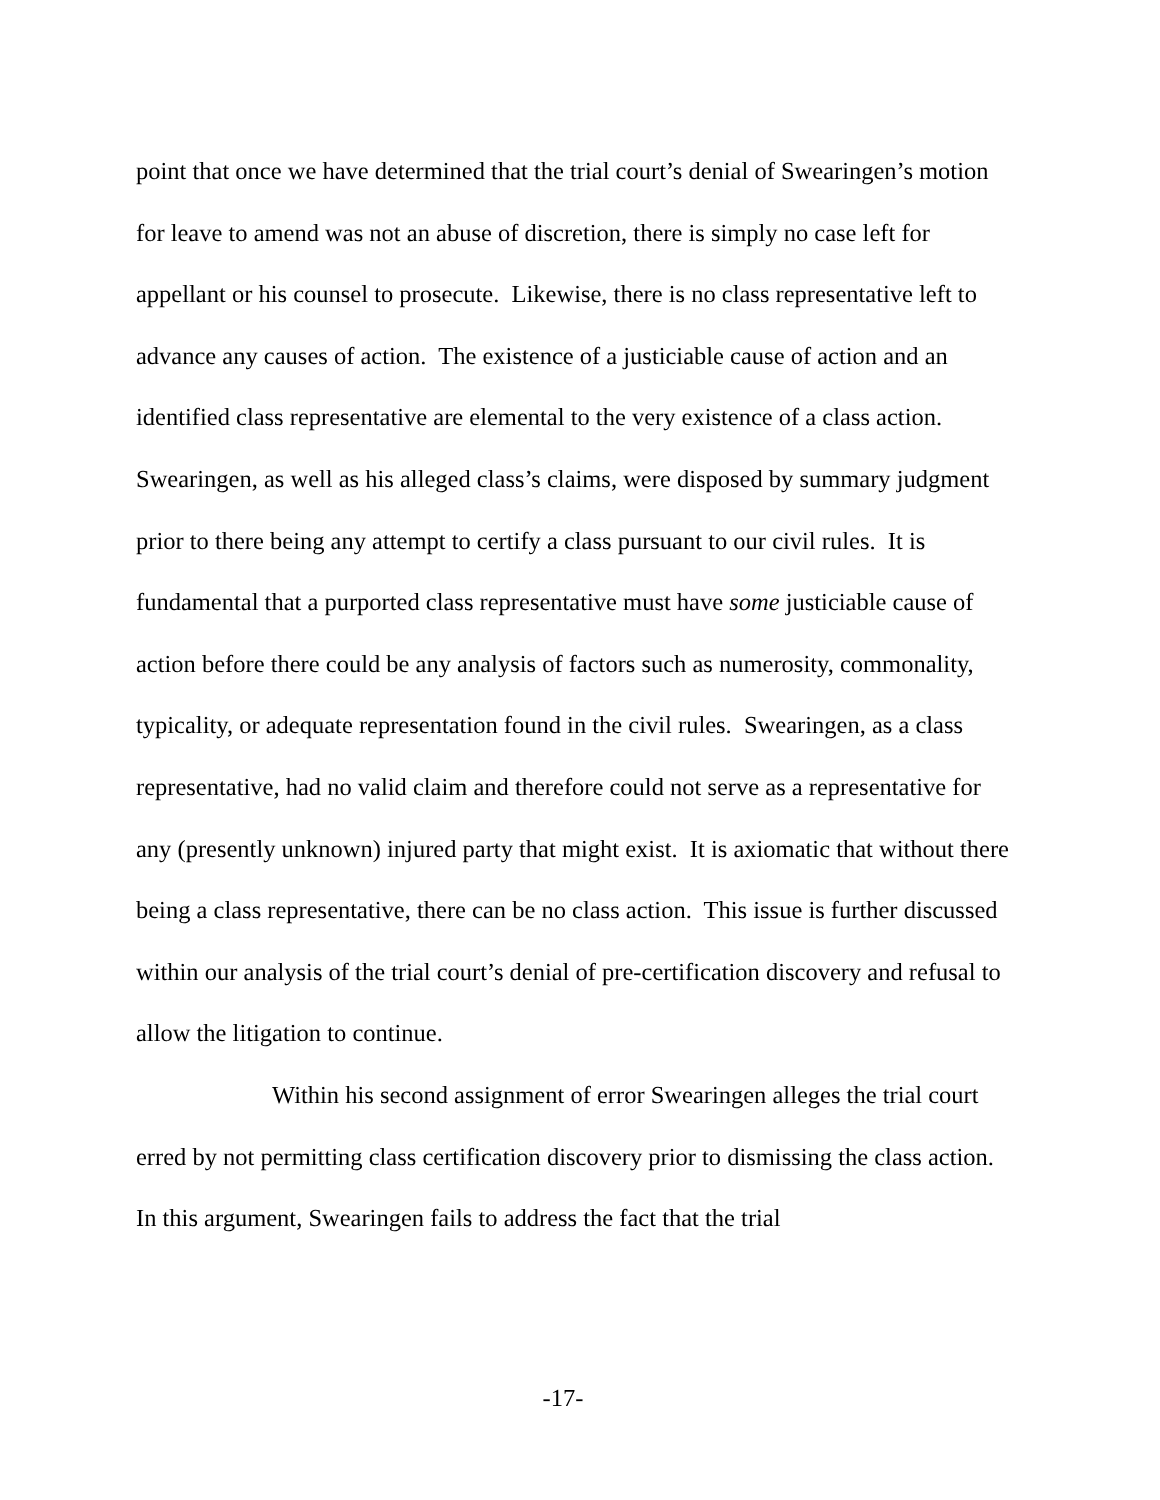point that once we have determined that the trial court’s denial of Swearingen’s motion for leave to amend was not an abuse of discretion, there is simply no case left for appellant or his counsel to prosecute. Likewise, there is no class representative left to advance any causes of action. The existence of a justiciable cause of action and an identified class representative are elemental to the very existence of a class action. Swearingen, as well as his alleged class’s claims, were disposed by summary judgment prior to there being any attempt to certify a class pursuant to our civil rules. It is fundamental that a purported class representative must have some justiciable cause of action before there could be any analysis of factors such as numerosity, commonality, typicality, or adequate representation found in the civil rules. Swearingen, as a class representative, had no valid claim and therefore could not serve as a representative for any (presently unknown) injured party that might exist. It is axiomatic that without there being a class representative, there can be no class action. This issue is further discussed within our analysis of the trial court’s denial of pre-certification discovery and refusal to allow the litigation to continue.
Within his second assignment of error Swearingen alleges the trial court erred by not permitting class certification discovery prior to dismissing the class action. In this argument, Swearingen fails to address the fact that the trial
-17-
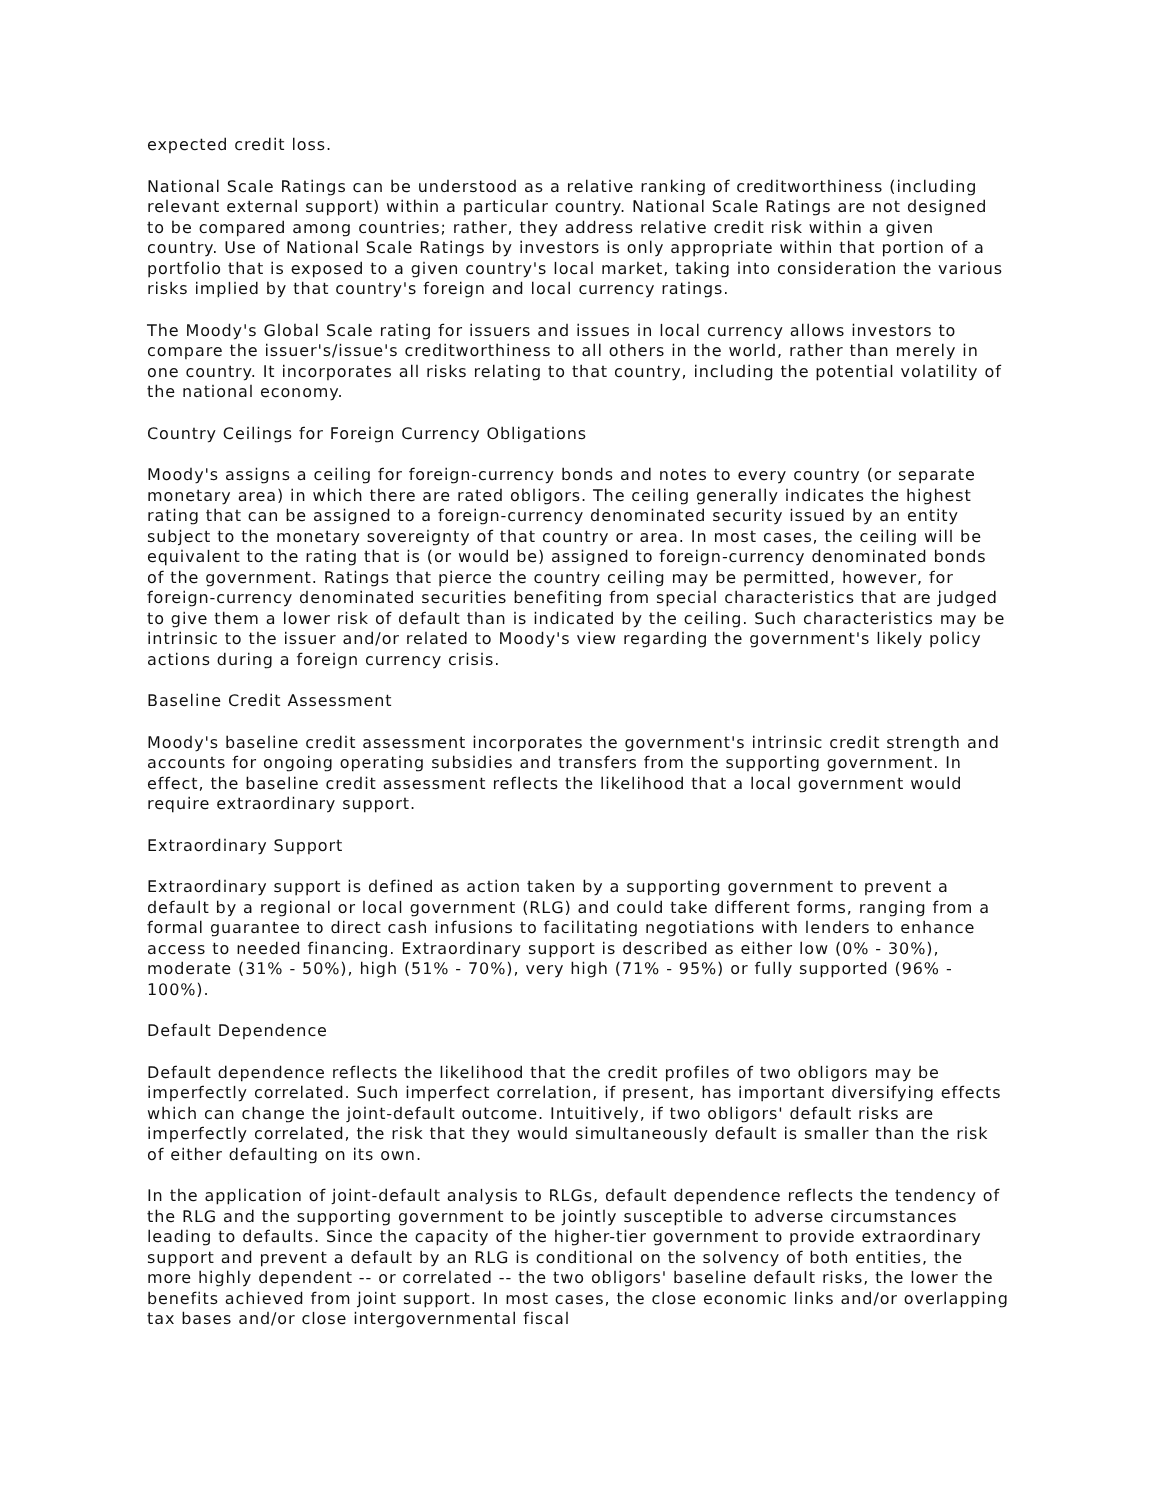expected credit loss.
National Scale Ratings can be understood as a relative ranking of creditworthiness (including relevant external support) within a particular country. National Scale Ratings are not designed to be compared among countries; rather, they address relative credit risk within a given country. Use of National Scale Ratings by investors is only appropriate within that portion of a portfolio that is exposed to a given country's local market, taking into consideration the various risks implied by that country's foreign and local currency ratings.
The Moody's Global Scale rating for issuers and issues in local currency allows investors to compare the issuer's/issue's creditworthiness to all others in the world, rather than merely in one country. It incorporates all risks relating to that country, including the potential volatility of the national economy.
Country Ceilings for Foreign Currency Obligations
Moody's assigns a ceiling for foreign-currency bonds and notes to every country (or separate monetary area) in which there are rated obligors. The ceiling generally indicates the highest rating that can be assigned to a foreign-currency denominated security issued by an entity subject to the monetary sovereignty of that country or area. In most cases, the ceiling will be equivalent to the rating that is (or would be) assigned to foreign-currency denominated bonds of the government. Ratings that pierce the country ceiling may be permitted, however, for foreign-currency denominated securities benefiting from special characteristics that are judged to give them a lower risk of default than is indicated by the ceiling. Such characteristics may be intrinsic to the issuer and/or related to Moody's view regarding the government's likely policy actions during a foreign currency crisis.
Baseline Credit Assessment
Moody's baseline credit assessment incorporates the government's intrinsic credit strength and accounts for ongoing operating subsidies and transfers from the supporting government. In effect, the baseline credit assessment reflects the likelihood that a local government would require extraordinary support.
Extraordinary Support
Extraordinary support is defined as action taken by a supporting government to prevent a default by a regional or local government (RLG) and could take different forms, ranging from a formal guarantee to direct cash infusions to facilitating negotiations with lenders to enhance access to needed financing. Extraordinary support is described as either low (0% - 30%), moderate (31% - 50%), high (51% - 70%), very high (71% - 95%) or fully supported (96% - 100%).
Default Dependence
Default dependence reflects the likelihood that the credit profiles of two obligors may be imperfectly correlated. Such imperfect correlation, if present, has important diversifying effects which can change the joint-default outcome. Intuitively, if two obligors' default risks are imperfectly correlated, the risk that they would simultaneously default is smaller than the risk of either defaulting on its own.
In the application of joint-default analysis to RLGs, default dependence reflects the tendency of the RLG and the supporting government to be jointly susceptible to adverse circumstances leading to defaults. Since the capacity of the higher-tier government to provide extraordinary support and prevent a default by an RLG is conditional on the solvency of both entities, the more highly dependent -- or correlated -- the two obligors' baseline default risks, the lower the benefits achieved from joint support. In most cases, the close economic links and/or overlapping tax bases and/or close intergovernmental fiscal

Exercise directions:
Filter the records above, keeping each line that contains the word "likelihood".

Exercise answer:
Moody's baseline credit assessment incorporates the government's intrinsic credit strength and accounts for ongoing operating subsidies and transfers from the supporting government. In effect, the baseline credit assessment reflects the likelihood that a local government would require extraordinary support.
Default dependence reflects the likelihood that the credit profiles of two obligors may be imperfectly correlated. Such imperfect correlation, if present, has important diversifying effects which can change the joint-default outcome. Intuitively, if two obligors' default risks are imperfectly correlated, the risk that they would simultaneously default is smaller than the risk of either defaulting on its own.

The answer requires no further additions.